Given text:
Phaeotremella eugeniae

Scientific classification
- Kingdom: Fungi
- Division: Basidiomycota
- Class: Tremellomycetes
- Order: Tremellales
- Family: Phaeotremellaceae
- Genus: Phaeotremella
- Species: P. eugeniae
- Binomial name: Phaeotremella eugeniae Malysheva (2018)

= Phaeotremella eugeniae =

- Authority: Malysheva (2018)

Species of fungus

Phaeotremella eugeniae is a species of fungus in the family Phaeotremellaceae. It produces blackish brown, frondose, gelatinous basidiocarps (fruit bodies) and grows on dead attached and recently fallen branches of oak. It was originally described from far eastern Russia and named after Russian mycologist Eugenia Bulakh.

== Description ==
Fruit bodies are gelatinous, blackish brown with rusty tints, drying black, up to 5 cm (2 in) across, and seaweed-like (with branched, undulating fronds). Microscopically, the hyphae are clamped and occur in a dense gelatinous matrix. The basidia are tremelloid (subglobose to ellipsoid, with oblique to vertical septa), 10 to 19 by 7 to 10 μm. The basidiospores are subglobose to ellipsoid, smooth, 6.5 to 8.5 by 5 to 6.5 μm.

== Similar species ==
Phaeotremella frondosa is a widespread species parasitizing Stereum hirsutum and other Stereum species on broad-leaved trees. It produces brown to pale brown fruit bodies. Phaeotremella fuscosuccinea occurs in eastern Asia, but grows on conifers.

== Habitat and distribution ==
Like all Phaeotremella species, P. eugeniae is a parasite of other fungi. Its host species is, however, currently unknown. It occurs on Quercus mongolica in the Russian Far East.

What you have to do:
Answer from the Phaeotremella eugeniae article:
1. Who was the species named after?
2. What size are its basidiospores?
3. On what tree does it occur in the Russian Far East?
You can skip the entries that follow the article; they aren't needed.

Dataset entries:
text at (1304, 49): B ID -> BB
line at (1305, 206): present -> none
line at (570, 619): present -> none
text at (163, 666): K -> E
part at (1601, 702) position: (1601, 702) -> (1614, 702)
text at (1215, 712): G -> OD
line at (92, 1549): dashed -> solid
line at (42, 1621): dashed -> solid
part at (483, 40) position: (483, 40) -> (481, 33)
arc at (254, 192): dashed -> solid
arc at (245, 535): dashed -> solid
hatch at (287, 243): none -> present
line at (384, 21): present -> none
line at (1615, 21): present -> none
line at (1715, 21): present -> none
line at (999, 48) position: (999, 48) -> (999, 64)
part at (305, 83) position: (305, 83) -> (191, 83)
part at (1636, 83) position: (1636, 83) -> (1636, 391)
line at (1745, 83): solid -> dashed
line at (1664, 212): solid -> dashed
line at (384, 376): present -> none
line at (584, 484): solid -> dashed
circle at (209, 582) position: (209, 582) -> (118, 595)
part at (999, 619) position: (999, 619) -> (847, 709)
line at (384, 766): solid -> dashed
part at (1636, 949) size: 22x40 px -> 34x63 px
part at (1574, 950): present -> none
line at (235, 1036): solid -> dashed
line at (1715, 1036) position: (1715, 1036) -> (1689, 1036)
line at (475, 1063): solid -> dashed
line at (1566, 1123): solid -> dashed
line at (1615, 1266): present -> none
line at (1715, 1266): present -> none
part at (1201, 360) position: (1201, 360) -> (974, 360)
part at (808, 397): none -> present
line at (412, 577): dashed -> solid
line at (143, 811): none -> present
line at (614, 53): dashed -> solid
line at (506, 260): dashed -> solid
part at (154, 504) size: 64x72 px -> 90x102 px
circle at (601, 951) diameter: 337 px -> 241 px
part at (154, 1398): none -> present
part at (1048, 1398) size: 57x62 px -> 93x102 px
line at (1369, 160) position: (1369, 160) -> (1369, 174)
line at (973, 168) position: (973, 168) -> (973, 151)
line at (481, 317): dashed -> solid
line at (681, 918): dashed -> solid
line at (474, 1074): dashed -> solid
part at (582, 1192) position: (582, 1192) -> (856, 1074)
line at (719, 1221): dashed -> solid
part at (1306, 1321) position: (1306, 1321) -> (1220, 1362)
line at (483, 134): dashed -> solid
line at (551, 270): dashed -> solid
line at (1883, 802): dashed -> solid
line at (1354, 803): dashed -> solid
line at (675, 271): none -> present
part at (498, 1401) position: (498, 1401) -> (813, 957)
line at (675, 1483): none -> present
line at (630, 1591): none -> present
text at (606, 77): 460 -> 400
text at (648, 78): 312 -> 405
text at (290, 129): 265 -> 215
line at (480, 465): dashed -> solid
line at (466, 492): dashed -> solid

Response:
1. Russian mycologist Eugenia Bulakh.
2. 6.5 to 8.5 by 5 to 6.5 μm.
3. Quercus mongolica.